Animula
"Z ręki Boga wychodzi zwykła dusza"
Na płaską Ziemię zmiennych blasków i okrzyków,
W światło i ciemność, w wilgoć albo suszę, w żar i chłód;
Biega wśród nóg foteli i stolików,
Staje i pada, chciwa zabawek i pieszczot,
Śmiało idąca, nagle przerażona
Chroni się w zgięciu łokcia i kolana,
Spragniona słów otuchy, cieszy się
Aromatem i blaskiem choinki w pokoju,
Podmuchem wiatru, światłem słonecznym, i morzem;
Studiuje plamy słońca na podłodze
i jelenie biegnące wokół srebrnej tacy;
Plącze z prawdziwym - przywidziane;
Uwielbia karty, królów i królowe,
Proroctwa wróżek i bajanie służby.
Rośnie wciąż brzemię, kiedy rośnie dusza,
Raniąc i dręcząc coraz bardziej, dzień po dniu;
Ranią i dręczą coraz silniej, tydzień po tygodniu,
Imperatywy "jest i zdaje się",
Możliwe i niewykonalne, pragnienie i umiar.
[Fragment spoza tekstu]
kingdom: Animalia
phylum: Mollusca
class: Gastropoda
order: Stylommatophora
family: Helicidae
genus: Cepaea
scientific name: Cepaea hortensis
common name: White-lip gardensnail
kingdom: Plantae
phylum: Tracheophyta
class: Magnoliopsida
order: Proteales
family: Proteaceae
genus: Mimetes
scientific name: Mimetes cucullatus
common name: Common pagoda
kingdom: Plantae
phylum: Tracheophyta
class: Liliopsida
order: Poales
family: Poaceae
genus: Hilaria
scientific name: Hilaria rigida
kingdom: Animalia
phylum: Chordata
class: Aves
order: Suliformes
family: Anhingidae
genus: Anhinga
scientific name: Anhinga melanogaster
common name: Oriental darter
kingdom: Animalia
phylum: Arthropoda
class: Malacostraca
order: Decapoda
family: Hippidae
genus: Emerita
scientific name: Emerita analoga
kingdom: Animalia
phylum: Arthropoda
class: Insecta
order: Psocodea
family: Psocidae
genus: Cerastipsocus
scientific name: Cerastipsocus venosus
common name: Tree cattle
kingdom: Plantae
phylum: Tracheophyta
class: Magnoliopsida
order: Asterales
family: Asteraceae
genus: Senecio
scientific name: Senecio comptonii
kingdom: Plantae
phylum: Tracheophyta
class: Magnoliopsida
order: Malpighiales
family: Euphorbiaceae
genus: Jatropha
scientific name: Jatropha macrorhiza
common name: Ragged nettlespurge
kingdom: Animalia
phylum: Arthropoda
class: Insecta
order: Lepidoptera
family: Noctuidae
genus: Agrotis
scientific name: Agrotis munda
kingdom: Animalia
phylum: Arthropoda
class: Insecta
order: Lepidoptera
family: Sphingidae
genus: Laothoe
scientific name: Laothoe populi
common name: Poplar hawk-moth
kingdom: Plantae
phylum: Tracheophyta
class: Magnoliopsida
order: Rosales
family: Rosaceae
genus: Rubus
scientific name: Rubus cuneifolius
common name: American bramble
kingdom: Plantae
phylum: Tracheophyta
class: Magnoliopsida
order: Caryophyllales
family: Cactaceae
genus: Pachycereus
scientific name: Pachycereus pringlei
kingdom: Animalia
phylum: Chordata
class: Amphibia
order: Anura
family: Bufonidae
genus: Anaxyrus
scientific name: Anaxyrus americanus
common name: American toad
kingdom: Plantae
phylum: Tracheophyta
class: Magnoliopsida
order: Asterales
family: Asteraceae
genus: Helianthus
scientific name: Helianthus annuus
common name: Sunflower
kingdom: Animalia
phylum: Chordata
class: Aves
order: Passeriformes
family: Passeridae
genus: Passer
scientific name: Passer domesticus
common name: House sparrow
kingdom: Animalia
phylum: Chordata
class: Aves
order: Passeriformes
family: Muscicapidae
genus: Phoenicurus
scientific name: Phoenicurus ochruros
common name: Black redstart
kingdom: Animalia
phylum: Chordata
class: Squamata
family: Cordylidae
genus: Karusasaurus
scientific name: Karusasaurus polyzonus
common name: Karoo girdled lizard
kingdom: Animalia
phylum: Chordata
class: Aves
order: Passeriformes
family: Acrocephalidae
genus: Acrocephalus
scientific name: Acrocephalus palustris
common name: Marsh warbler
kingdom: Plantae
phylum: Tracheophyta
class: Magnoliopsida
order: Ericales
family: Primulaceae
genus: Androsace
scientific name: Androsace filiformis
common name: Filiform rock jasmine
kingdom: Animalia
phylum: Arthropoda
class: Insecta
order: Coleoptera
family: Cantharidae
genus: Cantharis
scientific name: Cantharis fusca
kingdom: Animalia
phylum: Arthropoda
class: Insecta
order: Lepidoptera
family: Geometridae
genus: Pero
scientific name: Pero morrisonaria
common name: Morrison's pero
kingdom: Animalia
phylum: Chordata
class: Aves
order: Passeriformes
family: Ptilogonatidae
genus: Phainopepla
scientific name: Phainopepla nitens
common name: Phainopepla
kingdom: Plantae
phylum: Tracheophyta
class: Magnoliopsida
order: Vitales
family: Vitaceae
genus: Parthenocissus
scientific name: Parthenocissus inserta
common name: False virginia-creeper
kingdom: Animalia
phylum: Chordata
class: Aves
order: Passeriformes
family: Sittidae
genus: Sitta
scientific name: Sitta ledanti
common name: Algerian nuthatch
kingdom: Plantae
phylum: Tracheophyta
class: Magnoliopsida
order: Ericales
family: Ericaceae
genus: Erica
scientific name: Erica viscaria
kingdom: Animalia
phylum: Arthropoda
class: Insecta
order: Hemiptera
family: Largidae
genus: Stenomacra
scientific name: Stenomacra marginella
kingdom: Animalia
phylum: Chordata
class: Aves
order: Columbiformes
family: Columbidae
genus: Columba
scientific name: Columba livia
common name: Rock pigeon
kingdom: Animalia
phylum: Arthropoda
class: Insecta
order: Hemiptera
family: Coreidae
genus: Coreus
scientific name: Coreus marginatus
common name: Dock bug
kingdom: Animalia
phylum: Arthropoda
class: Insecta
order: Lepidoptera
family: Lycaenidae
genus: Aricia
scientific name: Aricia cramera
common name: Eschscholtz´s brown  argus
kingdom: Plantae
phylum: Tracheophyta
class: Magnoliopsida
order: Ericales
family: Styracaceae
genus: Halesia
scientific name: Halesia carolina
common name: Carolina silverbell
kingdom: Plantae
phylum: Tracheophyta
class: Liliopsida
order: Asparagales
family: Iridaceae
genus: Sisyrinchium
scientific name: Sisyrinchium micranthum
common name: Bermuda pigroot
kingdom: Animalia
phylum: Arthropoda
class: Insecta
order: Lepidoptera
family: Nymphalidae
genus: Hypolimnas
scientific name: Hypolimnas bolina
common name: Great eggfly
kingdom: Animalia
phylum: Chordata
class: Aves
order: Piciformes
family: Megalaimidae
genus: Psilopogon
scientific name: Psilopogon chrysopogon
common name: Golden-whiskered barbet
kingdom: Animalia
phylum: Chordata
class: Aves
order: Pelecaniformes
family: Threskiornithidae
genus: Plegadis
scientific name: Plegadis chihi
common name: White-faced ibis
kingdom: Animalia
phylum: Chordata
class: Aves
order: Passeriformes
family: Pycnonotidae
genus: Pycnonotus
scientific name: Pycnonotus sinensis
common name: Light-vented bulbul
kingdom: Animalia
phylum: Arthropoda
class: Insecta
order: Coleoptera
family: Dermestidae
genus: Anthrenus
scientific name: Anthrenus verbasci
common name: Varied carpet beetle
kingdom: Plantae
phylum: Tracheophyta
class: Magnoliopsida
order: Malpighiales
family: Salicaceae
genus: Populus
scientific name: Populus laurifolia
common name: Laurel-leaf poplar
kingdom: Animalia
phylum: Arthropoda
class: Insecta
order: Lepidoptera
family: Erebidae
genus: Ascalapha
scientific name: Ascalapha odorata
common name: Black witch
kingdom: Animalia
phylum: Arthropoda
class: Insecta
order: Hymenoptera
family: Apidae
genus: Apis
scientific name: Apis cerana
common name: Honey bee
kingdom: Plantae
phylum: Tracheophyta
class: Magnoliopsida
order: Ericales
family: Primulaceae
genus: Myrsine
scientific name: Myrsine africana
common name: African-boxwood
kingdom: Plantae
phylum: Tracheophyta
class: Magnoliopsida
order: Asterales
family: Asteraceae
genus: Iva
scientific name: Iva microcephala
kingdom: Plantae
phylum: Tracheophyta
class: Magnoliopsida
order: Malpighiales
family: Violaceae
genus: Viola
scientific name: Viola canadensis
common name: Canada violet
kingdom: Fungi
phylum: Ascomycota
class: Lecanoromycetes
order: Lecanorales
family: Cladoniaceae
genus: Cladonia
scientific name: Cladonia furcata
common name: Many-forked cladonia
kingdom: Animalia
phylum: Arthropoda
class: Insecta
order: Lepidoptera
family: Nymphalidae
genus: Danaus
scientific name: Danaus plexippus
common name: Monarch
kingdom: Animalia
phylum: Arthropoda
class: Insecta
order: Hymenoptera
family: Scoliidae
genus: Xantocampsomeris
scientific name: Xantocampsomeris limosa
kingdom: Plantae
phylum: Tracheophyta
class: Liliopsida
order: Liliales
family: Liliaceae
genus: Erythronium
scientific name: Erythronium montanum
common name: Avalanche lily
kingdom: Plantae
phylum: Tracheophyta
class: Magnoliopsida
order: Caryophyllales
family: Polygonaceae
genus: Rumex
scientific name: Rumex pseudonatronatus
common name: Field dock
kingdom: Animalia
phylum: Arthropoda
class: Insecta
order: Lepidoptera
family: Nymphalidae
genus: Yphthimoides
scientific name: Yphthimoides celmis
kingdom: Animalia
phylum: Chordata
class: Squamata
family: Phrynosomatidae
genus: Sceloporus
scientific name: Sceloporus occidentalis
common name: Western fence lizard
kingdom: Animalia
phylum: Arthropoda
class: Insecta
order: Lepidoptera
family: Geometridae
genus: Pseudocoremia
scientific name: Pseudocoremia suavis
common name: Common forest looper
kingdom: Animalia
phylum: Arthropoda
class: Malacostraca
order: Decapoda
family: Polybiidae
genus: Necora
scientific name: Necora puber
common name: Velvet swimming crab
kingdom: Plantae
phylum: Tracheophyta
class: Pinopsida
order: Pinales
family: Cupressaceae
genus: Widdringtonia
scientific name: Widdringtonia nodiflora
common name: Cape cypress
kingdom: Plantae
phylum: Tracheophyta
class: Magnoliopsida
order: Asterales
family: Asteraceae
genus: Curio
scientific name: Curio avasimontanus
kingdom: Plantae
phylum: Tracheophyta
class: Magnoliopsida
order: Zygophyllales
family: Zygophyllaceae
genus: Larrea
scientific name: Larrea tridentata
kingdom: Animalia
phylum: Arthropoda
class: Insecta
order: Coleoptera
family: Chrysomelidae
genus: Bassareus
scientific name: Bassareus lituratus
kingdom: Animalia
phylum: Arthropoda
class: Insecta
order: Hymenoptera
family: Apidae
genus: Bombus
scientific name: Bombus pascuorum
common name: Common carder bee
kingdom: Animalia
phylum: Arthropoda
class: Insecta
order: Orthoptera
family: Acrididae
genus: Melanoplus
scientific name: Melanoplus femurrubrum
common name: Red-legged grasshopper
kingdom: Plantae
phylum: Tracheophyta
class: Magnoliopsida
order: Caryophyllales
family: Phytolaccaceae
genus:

Na koniec ból istnienia i snów narkotyki
Kulą duszyczkę w fotelu przy oknie -
Za tomami Encyclopaedia Britanica.
Z ręki czasu wychodzi zwykła dusza,
Lękliwa, samolubna, kulawa, bez wzroku,
Niezdolna cofnąć się lub otworzyć drzwi,
Lęka się ciepłej realności, nie ufa dobroci,
Wyrzeka się natrętnych wizji krwi,
Cienia własnego cień, widmo we własnym mroku;
Zostawia stos papierów w zakurzonym gabinecie;
I żyje po raz pierwszy, w ciszy po wiatyku.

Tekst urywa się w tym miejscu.